#### [Task details]
Among the records below, find the lines that contain "оружие" and copy each of them.

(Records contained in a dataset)
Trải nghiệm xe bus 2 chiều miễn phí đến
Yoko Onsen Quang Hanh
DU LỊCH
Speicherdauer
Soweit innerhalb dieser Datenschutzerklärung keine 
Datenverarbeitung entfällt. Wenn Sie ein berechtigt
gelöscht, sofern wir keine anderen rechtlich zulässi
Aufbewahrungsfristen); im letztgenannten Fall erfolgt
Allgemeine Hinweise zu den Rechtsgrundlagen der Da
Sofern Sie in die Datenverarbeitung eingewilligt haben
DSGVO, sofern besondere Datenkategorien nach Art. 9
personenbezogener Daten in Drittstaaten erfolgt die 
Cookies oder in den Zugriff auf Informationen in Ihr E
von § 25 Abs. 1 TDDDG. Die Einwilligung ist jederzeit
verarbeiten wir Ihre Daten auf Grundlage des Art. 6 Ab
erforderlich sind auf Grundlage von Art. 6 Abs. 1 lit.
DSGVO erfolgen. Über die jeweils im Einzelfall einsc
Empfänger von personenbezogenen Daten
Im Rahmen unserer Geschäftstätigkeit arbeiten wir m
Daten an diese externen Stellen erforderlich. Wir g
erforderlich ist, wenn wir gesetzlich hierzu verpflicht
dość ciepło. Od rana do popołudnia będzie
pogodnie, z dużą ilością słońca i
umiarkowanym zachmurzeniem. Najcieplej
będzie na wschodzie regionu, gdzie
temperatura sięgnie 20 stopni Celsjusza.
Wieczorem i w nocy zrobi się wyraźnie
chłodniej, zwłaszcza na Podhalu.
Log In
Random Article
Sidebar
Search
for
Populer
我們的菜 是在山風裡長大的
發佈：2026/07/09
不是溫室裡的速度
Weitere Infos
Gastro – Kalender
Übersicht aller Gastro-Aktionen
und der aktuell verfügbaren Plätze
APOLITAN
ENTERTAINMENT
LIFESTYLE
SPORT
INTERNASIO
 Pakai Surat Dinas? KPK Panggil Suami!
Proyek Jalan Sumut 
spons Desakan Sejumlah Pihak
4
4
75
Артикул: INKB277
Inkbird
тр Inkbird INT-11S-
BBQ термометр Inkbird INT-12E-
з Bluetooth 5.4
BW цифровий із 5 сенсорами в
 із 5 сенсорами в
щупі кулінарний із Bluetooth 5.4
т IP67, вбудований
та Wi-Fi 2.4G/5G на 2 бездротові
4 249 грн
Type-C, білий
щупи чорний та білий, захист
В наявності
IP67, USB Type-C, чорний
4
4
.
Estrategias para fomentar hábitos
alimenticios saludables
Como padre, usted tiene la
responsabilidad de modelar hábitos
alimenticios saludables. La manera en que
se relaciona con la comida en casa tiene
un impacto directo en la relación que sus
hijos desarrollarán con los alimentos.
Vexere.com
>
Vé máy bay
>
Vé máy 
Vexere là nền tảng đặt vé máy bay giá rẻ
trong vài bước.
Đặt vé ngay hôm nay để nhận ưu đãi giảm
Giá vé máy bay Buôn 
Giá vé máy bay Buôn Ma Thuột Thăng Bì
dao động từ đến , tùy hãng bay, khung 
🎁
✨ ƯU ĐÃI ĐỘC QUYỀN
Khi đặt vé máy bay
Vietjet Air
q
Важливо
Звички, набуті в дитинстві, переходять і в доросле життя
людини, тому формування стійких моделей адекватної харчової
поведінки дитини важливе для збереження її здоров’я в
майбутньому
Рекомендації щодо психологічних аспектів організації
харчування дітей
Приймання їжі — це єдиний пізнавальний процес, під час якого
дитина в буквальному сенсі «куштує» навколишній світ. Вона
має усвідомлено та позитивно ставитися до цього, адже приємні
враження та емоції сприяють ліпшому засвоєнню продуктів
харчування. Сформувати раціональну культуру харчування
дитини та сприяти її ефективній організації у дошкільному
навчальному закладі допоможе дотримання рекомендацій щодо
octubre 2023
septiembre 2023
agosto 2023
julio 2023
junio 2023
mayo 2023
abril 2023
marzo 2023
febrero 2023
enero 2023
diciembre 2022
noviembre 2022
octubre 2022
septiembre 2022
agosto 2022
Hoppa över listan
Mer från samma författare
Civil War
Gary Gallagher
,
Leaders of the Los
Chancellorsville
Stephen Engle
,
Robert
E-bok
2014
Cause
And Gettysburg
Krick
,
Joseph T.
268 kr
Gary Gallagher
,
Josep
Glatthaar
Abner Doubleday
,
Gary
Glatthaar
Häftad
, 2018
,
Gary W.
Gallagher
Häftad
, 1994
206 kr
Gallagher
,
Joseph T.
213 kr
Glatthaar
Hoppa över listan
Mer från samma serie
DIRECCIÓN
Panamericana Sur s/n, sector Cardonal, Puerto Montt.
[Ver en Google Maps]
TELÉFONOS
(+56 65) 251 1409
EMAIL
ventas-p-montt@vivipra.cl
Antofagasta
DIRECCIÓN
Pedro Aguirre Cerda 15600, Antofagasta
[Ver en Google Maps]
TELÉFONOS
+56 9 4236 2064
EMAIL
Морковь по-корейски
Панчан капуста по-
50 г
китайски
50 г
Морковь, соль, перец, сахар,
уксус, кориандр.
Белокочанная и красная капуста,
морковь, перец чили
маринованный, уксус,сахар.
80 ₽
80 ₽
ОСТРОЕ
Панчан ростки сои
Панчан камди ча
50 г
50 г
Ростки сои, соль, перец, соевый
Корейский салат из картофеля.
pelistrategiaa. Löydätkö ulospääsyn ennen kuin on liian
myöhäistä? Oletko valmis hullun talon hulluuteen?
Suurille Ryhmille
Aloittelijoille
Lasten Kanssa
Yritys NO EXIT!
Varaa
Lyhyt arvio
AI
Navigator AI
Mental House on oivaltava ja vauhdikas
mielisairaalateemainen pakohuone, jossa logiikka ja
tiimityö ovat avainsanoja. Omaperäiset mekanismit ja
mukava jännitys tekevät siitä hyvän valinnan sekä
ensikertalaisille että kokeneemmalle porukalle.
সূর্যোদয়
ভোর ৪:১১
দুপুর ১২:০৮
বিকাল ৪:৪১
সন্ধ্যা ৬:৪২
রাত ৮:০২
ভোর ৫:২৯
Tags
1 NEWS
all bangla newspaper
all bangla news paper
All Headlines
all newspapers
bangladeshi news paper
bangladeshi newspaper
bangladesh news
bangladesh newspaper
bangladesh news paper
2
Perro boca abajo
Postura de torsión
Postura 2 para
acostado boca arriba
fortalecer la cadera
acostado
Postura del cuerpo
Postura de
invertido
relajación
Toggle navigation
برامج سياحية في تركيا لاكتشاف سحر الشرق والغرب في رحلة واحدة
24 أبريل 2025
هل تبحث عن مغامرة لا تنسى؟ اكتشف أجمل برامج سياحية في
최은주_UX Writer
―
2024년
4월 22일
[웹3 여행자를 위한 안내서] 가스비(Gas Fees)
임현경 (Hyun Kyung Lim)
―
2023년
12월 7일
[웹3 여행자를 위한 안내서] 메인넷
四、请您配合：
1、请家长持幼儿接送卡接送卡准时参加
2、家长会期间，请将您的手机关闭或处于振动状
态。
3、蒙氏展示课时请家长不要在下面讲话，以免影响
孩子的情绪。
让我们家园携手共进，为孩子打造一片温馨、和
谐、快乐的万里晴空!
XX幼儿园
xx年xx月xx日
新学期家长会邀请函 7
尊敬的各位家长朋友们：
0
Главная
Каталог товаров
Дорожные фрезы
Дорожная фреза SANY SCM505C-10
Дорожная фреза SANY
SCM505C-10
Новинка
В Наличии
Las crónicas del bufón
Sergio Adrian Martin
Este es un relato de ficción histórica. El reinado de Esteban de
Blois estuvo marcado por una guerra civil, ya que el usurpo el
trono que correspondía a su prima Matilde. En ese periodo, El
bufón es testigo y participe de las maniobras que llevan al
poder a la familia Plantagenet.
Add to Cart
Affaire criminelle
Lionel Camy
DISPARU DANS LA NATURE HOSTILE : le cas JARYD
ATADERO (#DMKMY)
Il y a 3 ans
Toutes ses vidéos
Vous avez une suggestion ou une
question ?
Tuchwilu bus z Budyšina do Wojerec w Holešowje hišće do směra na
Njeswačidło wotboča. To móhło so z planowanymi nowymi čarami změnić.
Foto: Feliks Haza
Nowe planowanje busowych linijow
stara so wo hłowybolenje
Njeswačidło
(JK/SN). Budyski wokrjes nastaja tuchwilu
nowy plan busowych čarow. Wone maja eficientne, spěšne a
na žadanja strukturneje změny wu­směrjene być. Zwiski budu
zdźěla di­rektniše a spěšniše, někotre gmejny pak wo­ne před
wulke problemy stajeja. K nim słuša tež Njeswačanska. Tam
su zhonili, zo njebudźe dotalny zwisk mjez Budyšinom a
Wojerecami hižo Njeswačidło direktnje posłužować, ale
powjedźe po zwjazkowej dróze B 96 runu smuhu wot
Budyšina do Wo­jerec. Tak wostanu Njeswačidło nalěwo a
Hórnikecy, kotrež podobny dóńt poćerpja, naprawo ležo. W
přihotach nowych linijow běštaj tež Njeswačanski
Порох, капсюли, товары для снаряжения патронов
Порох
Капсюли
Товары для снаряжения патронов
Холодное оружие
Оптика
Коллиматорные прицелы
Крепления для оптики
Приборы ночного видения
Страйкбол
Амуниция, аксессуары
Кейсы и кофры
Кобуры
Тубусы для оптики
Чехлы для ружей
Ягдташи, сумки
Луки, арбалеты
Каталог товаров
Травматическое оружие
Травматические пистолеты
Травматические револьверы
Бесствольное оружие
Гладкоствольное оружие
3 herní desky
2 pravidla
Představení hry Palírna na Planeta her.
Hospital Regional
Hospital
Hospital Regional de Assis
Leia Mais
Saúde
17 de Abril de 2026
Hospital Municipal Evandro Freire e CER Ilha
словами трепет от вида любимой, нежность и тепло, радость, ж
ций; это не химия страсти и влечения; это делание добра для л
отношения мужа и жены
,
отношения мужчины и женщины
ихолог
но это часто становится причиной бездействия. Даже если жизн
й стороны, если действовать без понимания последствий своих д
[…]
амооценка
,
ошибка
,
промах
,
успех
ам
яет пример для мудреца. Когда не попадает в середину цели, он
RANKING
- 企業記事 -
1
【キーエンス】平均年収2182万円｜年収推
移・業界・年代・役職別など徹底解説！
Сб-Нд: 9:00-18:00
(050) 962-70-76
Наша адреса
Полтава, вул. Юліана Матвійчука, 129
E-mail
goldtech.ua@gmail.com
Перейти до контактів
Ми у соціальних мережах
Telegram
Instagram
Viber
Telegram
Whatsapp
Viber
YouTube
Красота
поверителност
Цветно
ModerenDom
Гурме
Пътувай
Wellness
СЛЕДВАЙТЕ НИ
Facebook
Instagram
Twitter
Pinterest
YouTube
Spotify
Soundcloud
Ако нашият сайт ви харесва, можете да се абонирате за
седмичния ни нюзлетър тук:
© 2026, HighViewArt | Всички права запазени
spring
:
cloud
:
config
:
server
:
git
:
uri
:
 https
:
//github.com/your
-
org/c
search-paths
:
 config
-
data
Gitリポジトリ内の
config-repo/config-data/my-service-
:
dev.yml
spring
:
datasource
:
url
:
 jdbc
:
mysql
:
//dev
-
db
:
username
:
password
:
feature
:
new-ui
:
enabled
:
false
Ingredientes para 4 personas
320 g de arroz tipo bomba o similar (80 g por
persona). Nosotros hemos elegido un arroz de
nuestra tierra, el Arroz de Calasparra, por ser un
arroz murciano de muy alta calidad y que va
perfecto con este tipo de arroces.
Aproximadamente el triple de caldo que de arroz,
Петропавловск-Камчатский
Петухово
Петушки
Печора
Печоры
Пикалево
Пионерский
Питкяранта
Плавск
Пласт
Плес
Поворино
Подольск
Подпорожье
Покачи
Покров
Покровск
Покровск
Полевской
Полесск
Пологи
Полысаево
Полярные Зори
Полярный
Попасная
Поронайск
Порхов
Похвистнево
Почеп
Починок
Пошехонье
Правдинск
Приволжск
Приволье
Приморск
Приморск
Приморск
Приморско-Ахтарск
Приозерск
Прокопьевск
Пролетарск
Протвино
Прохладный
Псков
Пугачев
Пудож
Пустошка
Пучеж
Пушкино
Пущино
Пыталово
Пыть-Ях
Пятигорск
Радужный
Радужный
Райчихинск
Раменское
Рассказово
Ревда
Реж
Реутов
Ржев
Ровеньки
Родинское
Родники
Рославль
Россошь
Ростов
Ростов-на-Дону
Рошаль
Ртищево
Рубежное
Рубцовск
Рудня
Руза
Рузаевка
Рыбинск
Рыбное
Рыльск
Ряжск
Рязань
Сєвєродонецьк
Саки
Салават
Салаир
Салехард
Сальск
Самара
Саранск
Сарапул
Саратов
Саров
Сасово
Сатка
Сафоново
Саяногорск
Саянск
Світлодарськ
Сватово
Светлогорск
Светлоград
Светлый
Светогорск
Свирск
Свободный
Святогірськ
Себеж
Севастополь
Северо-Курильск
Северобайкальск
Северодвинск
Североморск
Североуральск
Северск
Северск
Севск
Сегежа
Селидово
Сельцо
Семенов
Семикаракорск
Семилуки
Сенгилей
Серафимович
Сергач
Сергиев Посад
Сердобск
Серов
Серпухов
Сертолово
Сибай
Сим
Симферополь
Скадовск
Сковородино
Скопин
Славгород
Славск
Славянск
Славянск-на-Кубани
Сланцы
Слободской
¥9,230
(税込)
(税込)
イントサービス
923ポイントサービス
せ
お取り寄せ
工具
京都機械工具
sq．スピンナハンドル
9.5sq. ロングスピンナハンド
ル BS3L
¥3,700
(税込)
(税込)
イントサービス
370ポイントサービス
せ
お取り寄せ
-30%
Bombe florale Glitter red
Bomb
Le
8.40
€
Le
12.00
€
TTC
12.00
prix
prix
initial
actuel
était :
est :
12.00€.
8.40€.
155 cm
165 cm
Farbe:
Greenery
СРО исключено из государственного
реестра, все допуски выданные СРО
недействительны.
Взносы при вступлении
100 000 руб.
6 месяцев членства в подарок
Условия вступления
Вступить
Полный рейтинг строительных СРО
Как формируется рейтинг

#### [Reply to the exercise]
Холодное оружие
Травматическое оружие
Бесствольное оружие
Гладкоствольное оружие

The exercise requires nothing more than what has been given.